With the line containing "This is mostly" as the start and the line containing "All the being" as the end, transcribe that span of the entries below exactly, including both.

[Source information — start]

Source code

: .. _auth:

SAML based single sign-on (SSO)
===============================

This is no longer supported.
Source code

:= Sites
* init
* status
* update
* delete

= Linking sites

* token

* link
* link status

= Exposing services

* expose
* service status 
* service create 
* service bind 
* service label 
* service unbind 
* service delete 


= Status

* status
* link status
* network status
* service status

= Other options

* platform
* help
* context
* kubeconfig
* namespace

[Source information — finish]
[Source information — start]

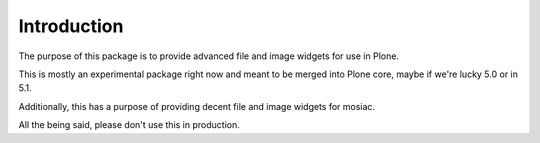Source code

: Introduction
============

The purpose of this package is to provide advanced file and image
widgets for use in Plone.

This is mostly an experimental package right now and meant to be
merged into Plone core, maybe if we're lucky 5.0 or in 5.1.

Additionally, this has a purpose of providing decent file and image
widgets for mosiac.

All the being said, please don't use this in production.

[Source information — finish]

* Problem solution:
This is mostly an experimental package right now and meant to be
merged into Plone core, maybe if we're lucky 5.0 or in 5.1.

Additionally, this has a purpose of providing decent file and image
widgets for mosiac.

All the being said, please don't use this in production.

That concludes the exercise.